==== 提示文

説明

粉粒体の包装用の袋

【課題】防滑性を向上させた樹脂製の粉粒体の包装用の袋を提供する。
【解決手段】筒状に形成された合成樹脂製のシートの下端の向かい合う面同士を接着して閉じてなる粉粒体の包装用の袋であって、幅広の前後壁3、4を備えた合成樹脂製のシート(周壁)2を備え、前記前壁の表面に突起9が形成され、前記後壁の表面が平滑に形成され、複数の袋を載置する際に、一方の袋の突起が形成された前壁と、他方の袋の平滑な後壁とが向かい合うように載置して、それら袋間での滑りを防止することができる粉粒体の包装用の袋1。

【発明の詳細な説明】
【技術分野】
【0001】
本発明は粉粒体の包装用の袋に関する。さらに詳しくは防滑性を有し、かつ積み重ねることができる粉粒体の包装用の袋に関する。
【背景技術】
【0002】
従来の合成樹脂製の袋には、防滑対策として袋の幅広の前後一対の壁にエンボス加工を施し、外表面から突出する多数の突起を形成していた。これは、突起を多数形成すれば、摩擦が多く得られるだろうという考えによる。すなわち、下側の壁の突起はパレットや床面などとの間の滑りを防止するだろうし、上側の壁では上方に積み重ねられた他の袋の下面と、それぞれの突起、いわば粗い面同士を接触させているので、摩擦が得られるというものであった。また、両面に突起があるため、前後の壁のどちらを上にしても下にしても積み重ねた袋の防滑性にほとんど影響はなかった。
【0003】
その他の防滑性を向上させる方法としては、帯電防止剤の量を調節する方法や、表面に防滑液を塗布して滑りを防止するものがある。
【0004】
特許文献1には開封機構に特徴のある合成樹脂製の重袋(以下、重袋)が記載されている。その重袋の開封用の破断線は通気性を有している。そのため、複数の袋を積み上げた際に、袋内の空気が破断線から脱気され、袋の積み上げ状態を安定することができる。
【0005】
特許文献2には2枚の合成樹脂シートを重ねて両側縁を不連続線で熱接着し、底部を連続線で熱接着した粒状物包装袋が記載されている。このものの両面または一面には内面が凸になるようにエンボス加工した凹凸が形成されている。そのため、多数の袋を積み重ねた際に、袋内の空気が両側縁の不連続部の凹凸を通して素早く抜けることができ、積み重ね状態を安定させることができる。
【0006】
特許文献3には包装袋が記載されている。この文献の包装袋は、長手方向に連なっている複数の袋からなり、その連結部分にエンボス加工による撓みが形成されているので、連結部を引きちぎると、前記撓みにより、開口部を容易に開くことができる。

========
==== データ一覧

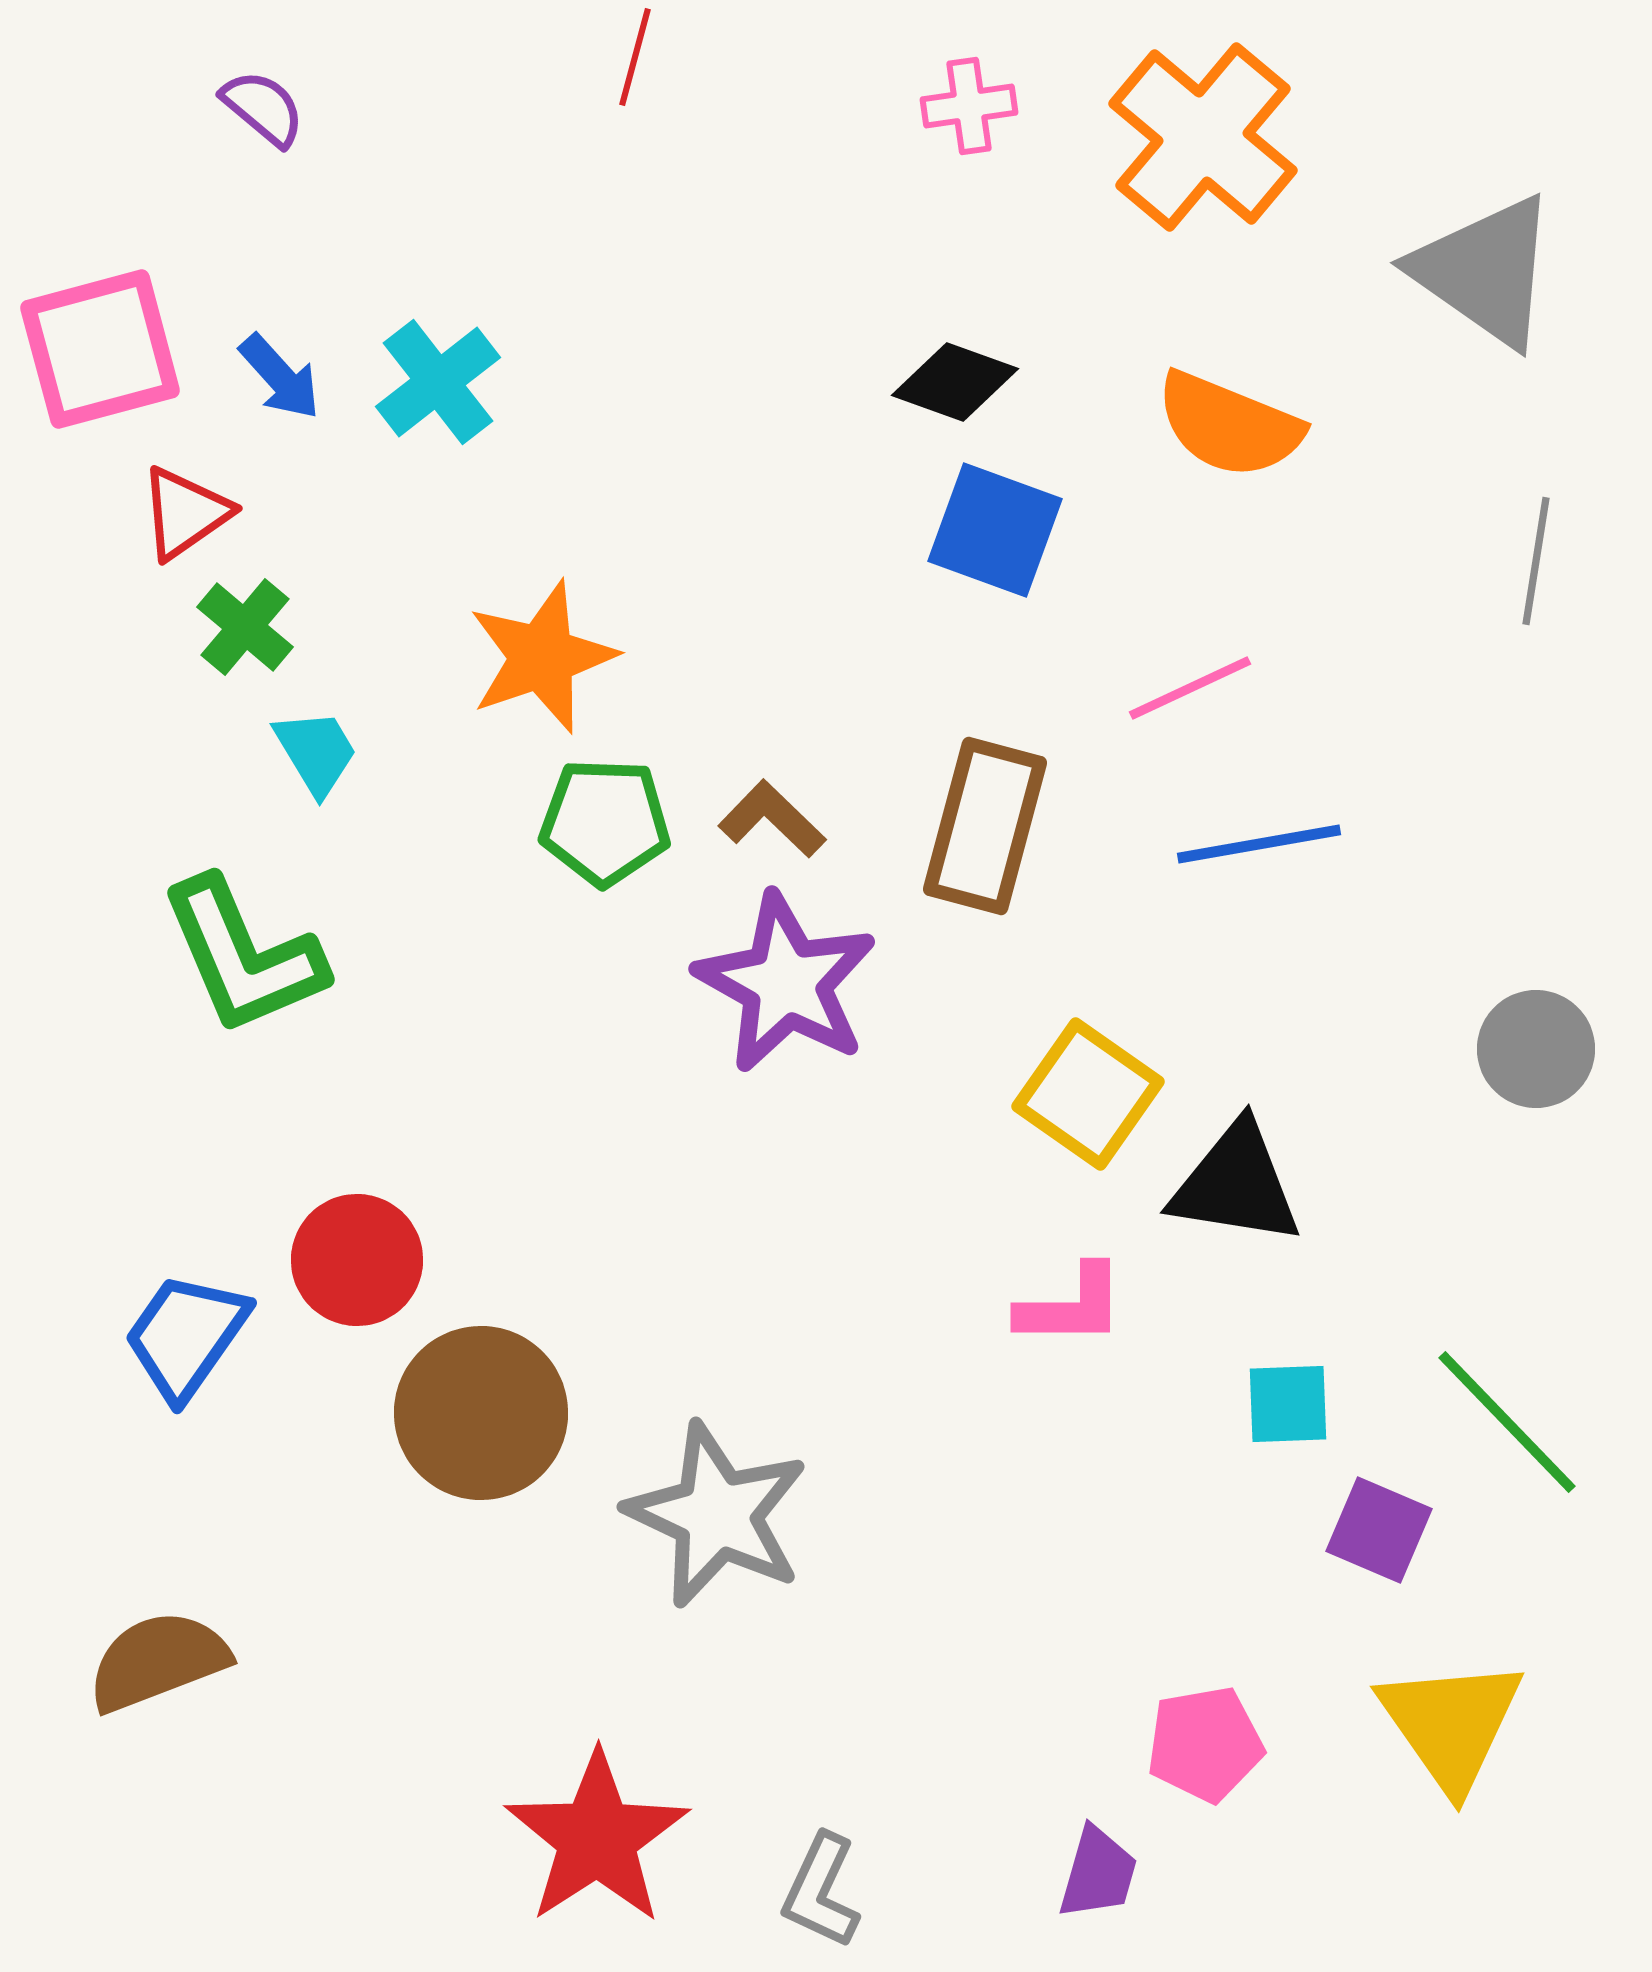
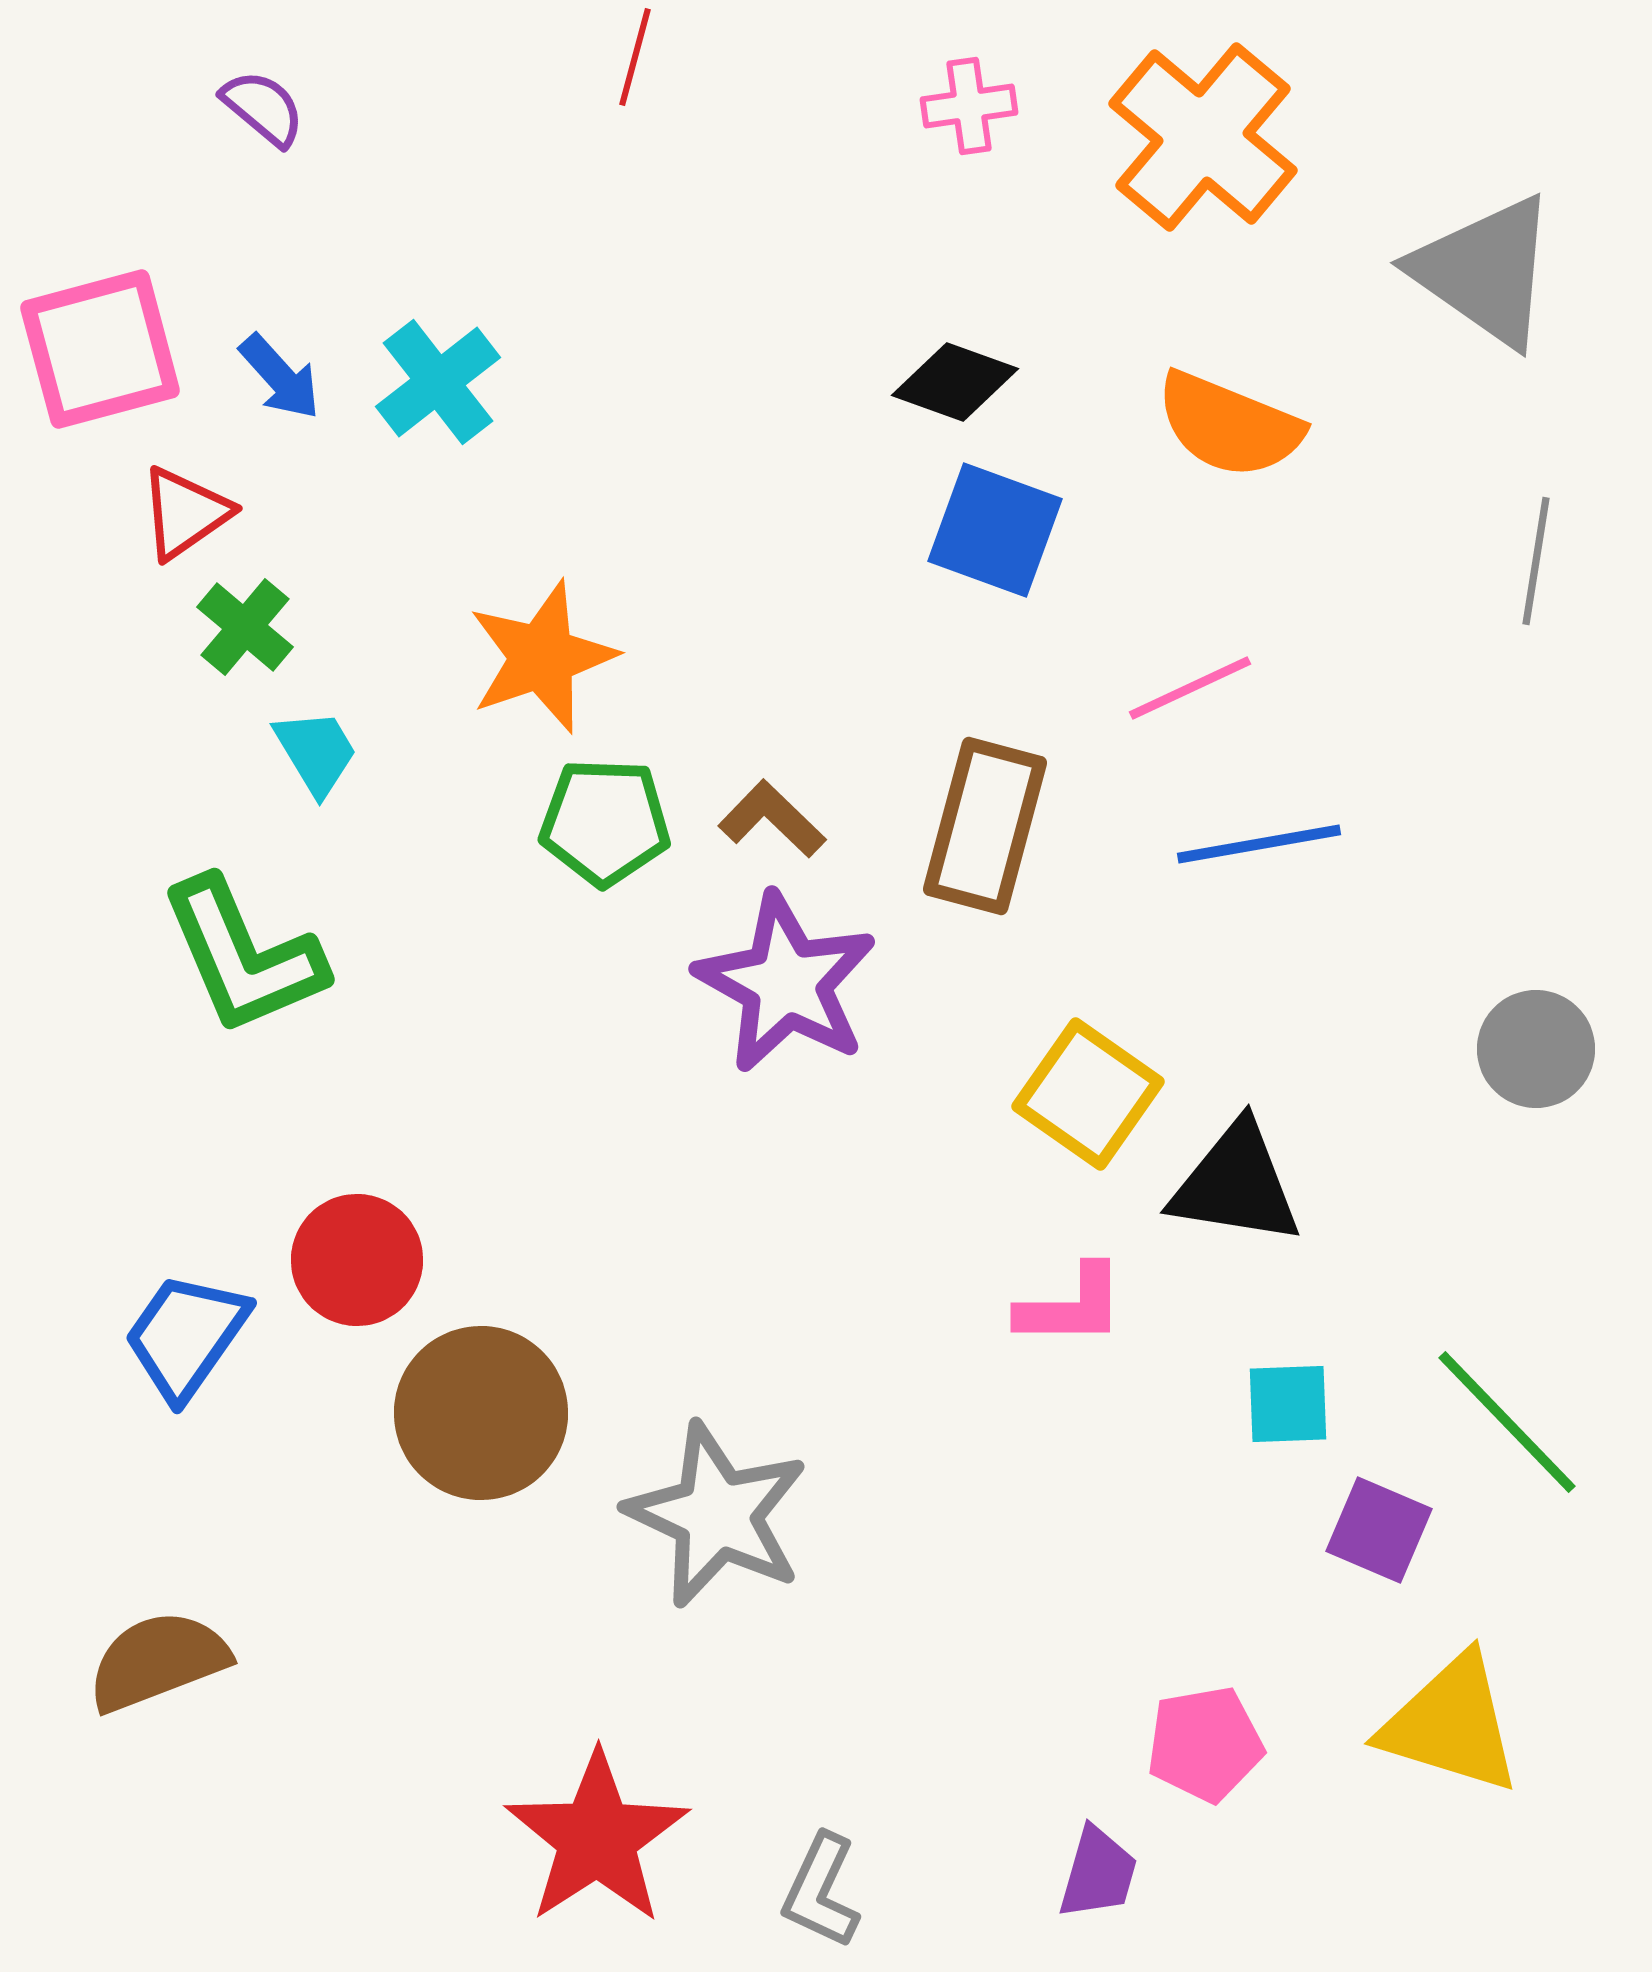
yellow triangle: rotated 38 degrees counterclockwise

========

• [設問一覧]
1. 提示文のうち「従来の合成樹脂製の袋には」で始まる段落を、主要な事実を残したまま、簡潔な箇条書きに書き改めてください。
2. 提示文によると、特許文献1に記載された重袋の開封用の破断線は、どのような性質を有していますか。
一覧を参照する必要はありません。

• [解答一覧]
1.
- 従来の合成樹脂製の袋では、防滑対策として、幅広の前後一対の壁にエンボス加工を施し、外表面から突出する多数の突起を形成していた。
- これは、突起を多数形成すれば摩擦が多く得られるという考えによるものであった。
- 下側の壁の突起はパレットや床面などとの滑りを防ぎ、上側の壁では上に積み重ねた袋の下面と突起同士、いわば粗い面同士が接触することで摩擦が得られるとされていた。
- 両面に突起があるため、前後の壁のどちらを上にしても下にしても、積み重ねた袋の防滑性にほとんど影響はなかった。

2. 通気性を有しています。